Os servidores públicos da União vão passar mais um ano sem aumento de salário, segundo o projeto. O orçamento estima um crescimento nominal da despesa com pessoal da ordem de 5,2% em relação a este ano. Segundo o secretário Executivo do Ministério da Fazenda, Amaury Bier, esse crescimento se deverá ao pagamento da parcela de reajustes devidos, de novas despesas com plano de carreira do Judiciário, pagamento de precatórios e a realização de concursos públicos.
Segundo o ministro do Orçamento, o projeto estima um impacto de uma taxa média de juros sobre o orçamento 13,5%. Essa estimativa, segundo Bier, não está vinculada ao comportamento da política monetária definida pelo Banco Central.

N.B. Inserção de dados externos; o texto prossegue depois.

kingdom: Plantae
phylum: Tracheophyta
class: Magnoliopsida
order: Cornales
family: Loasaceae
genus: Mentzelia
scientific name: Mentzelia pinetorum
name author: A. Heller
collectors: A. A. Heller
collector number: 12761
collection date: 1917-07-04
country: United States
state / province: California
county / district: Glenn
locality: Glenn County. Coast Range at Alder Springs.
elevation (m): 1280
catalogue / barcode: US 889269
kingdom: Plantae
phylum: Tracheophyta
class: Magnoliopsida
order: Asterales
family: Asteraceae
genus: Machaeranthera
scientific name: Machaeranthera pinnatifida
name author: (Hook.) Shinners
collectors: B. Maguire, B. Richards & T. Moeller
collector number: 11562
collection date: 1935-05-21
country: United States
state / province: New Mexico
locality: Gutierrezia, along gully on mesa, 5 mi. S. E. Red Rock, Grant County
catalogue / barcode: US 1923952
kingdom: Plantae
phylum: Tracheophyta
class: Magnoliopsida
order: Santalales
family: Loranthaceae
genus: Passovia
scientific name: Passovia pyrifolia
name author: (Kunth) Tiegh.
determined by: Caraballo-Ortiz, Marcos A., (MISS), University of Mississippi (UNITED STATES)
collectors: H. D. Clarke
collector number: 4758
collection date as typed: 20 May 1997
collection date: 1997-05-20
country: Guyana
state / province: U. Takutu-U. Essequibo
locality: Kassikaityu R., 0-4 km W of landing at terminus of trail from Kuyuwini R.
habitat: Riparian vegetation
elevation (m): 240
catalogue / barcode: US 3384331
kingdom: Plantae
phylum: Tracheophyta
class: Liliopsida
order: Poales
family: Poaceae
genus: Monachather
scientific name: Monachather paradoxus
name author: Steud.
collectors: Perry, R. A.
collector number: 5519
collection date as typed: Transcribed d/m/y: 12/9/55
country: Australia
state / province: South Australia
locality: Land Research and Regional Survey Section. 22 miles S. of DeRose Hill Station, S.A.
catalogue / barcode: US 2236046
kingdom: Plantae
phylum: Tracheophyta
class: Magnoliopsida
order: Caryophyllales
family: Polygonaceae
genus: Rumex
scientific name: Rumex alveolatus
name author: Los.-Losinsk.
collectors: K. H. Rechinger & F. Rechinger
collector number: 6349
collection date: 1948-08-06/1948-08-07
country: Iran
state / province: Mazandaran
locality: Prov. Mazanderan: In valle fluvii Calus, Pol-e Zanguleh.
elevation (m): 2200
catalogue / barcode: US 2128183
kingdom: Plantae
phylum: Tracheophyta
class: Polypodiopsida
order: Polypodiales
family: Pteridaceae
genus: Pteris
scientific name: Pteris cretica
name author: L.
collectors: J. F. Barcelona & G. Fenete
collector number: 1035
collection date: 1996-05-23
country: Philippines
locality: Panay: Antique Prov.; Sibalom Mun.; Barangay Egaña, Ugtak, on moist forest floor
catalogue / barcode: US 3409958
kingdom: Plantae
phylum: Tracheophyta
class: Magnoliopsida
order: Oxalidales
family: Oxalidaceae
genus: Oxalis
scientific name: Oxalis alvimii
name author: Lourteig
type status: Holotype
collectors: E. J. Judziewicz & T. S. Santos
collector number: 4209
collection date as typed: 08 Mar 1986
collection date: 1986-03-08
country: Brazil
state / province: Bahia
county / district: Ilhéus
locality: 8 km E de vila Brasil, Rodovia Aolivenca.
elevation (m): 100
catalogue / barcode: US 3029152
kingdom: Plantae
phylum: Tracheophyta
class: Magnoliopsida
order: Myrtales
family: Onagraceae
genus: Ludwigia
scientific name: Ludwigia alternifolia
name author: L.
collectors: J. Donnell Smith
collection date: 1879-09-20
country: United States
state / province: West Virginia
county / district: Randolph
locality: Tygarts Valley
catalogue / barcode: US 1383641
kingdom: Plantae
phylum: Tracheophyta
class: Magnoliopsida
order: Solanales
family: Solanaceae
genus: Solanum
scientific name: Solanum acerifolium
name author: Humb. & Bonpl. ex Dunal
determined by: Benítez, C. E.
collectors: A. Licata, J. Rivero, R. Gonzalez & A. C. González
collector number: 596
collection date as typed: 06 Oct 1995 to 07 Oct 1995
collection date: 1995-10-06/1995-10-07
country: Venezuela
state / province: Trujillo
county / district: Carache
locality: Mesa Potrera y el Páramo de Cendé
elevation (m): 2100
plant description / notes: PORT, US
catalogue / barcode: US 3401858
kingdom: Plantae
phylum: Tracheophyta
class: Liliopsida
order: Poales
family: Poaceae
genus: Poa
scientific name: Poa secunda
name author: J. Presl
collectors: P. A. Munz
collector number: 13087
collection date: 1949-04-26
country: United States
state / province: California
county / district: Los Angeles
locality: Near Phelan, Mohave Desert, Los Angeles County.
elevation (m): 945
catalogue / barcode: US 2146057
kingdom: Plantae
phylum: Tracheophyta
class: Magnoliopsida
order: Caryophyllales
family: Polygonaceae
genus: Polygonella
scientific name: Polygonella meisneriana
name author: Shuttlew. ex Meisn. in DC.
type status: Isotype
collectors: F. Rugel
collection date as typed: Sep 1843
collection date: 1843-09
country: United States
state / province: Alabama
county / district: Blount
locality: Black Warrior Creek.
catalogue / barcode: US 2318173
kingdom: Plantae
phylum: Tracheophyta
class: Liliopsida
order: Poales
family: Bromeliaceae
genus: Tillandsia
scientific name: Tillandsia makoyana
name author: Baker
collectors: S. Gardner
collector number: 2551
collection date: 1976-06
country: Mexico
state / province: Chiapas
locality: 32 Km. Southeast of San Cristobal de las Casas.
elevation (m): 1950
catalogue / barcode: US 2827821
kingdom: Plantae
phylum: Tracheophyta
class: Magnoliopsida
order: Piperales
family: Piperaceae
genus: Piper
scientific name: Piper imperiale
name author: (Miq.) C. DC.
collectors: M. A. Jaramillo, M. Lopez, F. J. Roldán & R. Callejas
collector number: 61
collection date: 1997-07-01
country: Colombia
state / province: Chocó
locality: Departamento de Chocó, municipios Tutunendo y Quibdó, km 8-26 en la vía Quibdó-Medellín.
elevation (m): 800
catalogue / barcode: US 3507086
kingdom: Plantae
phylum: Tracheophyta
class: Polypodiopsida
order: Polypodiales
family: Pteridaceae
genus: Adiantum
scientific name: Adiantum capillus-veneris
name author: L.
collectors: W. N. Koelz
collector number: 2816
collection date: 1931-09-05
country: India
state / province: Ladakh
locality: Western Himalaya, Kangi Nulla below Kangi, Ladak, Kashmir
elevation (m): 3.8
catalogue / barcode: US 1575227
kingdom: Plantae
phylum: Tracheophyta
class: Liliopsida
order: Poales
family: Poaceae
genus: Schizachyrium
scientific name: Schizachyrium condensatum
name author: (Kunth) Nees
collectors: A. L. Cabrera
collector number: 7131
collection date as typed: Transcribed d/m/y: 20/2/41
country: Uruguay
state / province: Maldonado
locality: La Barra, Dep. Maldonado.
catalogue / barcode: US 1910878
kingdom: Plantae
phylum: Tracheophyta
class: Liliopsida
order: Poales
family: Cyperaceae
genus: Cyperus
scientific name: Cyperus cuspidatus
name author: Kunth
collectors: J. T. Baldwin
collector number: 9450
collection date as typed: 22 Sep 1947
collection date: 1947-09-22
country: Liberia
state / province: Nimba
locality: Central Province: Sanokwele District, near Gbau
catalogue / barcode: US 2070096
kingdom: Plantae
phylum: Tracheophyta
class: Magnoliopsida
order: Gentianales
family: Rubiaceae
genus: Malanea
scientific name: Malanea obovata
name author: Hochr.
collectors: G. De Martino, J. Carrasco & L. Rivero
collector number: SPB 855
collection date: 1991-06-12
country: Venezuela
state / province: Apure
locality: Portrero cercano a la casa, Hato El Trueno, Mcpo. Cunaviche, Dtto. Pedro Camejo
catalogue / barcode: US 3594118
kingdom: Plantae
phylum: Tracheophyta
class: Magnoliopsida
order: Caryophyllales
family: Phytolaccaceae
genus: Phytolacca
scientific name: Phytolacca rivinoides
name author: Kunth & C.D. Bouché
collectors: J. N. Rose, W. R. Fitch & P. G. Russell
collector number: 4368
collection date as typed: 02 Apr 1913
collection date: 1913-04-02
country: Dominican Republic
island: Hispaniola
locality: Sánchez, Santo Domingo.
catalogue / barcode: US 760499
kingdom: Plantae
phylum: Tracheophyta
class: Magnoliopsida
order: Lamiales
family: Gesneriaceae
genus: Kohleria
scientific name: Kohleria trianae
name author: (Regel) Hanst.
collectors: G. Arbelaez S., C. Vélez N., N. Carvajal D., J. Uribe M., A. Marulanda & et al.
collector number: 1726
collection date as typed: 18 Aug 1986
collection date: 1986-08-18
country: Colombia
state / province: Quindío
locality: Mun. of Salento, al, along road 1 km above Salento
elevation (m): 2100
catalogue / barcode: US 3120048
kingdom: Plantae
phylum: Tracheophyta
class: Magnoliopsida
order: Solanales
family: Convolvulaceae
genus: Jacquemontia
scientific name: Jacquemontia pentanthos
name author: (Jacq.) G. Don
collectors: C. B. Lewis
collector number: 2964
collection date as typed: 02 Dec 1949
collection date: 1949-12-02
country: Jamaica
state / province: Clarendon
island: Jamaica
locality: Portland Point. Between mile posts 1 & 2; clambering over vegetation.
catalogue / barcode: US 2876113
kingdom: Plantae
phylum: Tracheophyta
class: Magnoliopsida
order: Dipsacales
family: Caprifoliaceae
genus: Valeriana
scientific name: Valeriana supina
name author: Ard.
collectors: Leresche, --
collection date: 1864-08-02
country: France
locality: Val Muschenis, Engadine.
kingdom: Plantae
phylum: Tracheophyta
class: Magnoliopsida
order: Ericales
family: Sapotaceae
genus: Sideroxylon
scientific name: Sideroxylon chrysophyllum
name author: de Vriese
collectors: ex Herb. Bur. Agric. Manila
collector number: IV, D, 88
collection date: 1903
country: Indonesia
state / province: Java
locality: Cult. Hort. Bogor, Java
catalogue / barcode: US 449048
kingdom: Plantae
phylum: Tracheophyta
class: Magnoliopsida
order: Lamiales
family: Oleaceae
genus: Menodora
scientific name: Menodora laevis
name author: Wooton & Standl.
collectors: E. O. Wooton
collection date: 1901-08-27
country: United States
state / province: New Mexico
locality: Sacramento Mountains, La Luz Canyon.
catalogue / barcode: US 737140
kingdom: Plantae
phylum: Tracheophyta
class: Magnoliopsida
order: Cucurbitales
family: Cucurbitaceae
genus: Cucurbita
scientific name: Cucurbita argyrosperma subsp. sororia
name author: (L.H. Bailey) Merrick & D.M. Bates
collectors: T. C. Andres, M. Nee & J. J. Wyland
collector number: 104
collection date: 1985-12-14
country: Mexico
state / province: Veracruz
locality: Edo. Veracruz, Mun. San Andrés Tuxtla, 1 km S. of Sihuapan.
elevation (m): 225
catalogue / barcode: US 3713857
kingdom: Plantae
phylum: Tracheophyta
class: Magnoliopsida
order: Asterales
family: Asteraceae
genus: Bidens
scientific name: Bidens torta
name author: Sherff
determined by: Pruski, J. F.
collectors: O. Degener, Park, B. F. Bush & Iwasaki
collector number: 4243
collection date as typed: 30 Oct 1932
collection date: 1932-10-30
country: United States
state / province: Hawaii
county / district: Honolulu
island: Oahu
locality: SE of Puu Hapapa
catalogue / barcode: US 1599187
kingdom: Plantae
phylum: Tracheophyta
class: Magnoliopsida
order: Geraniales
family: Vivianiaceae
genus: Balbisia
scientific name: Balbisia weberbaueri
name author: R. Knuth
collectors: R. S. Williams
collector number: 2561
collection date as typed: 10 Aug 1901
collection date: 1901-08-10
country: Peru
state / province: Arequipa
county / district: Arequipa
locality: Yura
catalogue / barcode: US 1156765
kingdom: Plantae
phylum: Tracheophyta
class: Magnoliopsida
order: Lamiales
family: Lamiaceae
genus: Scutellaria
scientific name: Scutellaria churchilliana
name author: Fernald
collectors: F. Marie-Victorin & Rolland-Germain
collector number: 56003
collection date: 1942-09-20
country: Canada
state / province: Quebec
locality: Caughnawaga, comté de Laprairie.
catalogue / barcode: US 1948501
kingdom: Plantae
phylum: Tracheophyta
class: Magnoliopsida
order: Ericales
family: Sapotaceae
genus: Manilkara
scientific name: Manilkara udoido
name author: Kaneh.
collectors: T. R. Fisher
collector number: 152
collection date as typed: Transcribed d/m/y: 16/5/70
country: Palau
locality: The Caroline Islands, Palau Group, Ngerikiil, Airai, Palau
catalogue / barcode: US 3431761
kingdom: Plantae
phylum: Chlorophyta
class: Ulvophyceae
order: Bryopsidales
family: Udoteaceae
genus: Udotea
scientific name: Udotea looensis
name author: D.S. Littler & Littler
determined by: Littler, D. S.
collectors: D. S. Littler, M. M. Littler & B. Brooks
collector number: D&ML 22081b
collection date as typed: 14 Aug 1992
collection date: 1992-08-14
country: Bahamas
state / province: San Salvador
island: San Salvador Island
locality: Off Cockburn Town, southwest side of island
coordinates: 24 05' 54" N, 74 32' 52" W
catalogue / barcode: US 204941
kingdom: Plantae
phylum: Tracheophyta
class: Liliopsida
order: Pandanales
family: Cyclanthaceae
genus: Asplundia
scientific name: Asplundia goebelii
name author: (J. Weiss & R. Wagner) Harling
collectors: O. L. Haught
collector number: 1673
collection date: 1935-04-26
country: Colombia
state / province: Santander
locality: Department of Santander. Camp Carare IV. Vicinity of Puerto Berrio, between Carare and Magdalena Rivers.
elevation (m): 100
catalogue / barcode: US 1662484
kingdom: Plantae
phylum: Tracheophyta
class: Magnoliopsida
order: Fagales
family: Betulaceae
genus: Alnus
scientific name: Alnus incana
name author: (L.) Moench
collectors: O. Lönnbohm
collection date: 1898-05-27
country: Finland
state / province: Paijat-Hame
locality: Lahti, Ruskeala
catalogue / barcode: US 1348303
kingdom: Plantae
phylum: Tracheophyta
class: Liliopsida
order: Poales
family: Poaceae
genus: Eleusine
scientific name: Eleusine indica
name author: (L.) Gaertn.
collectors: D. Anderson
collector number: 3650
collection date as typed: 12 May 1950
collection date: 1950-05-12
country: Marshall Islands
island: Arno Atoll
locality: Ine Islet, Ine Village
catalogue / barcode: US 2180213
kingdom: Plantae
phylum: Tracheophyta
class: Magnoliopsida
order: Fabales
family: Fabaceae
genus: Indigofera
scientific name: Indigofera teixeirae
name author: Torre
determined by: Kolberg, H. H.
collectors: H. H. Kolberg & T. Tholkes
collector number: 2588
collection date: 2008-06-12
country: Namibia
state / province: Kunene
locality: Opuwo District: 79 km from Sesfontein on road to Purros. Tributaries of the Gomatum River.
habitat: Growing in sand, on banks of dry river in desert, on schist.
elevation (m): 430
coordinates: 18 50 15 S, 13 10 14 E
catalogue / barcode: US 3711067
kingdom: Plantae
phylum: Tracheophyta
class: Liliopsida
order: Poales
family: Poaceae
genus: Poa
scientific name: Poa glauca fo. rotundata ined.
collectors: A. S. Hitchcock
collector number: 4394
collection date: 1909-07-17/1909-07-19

O ministro Martus Tavares explicou que, do total de receitas programadas para o ano 2000, de R$ 211,052 bilhões, apenas R$ 4 bilhões representam recursos condicionados à aprovação de medidas provisórias ou leis do Congresso nacional. Desse total, R$ 1,3 bilhão equivale à prorrogação da alíquota de 27,5% do IR para pessoa física e 2,7 bilhões se referem à cobrança integral da contribuição sobre o lucro líquido.
O ministro ressaltou que, se essas receitas não forem aprovadas, as despesas equivalentes a elas serão canceladas.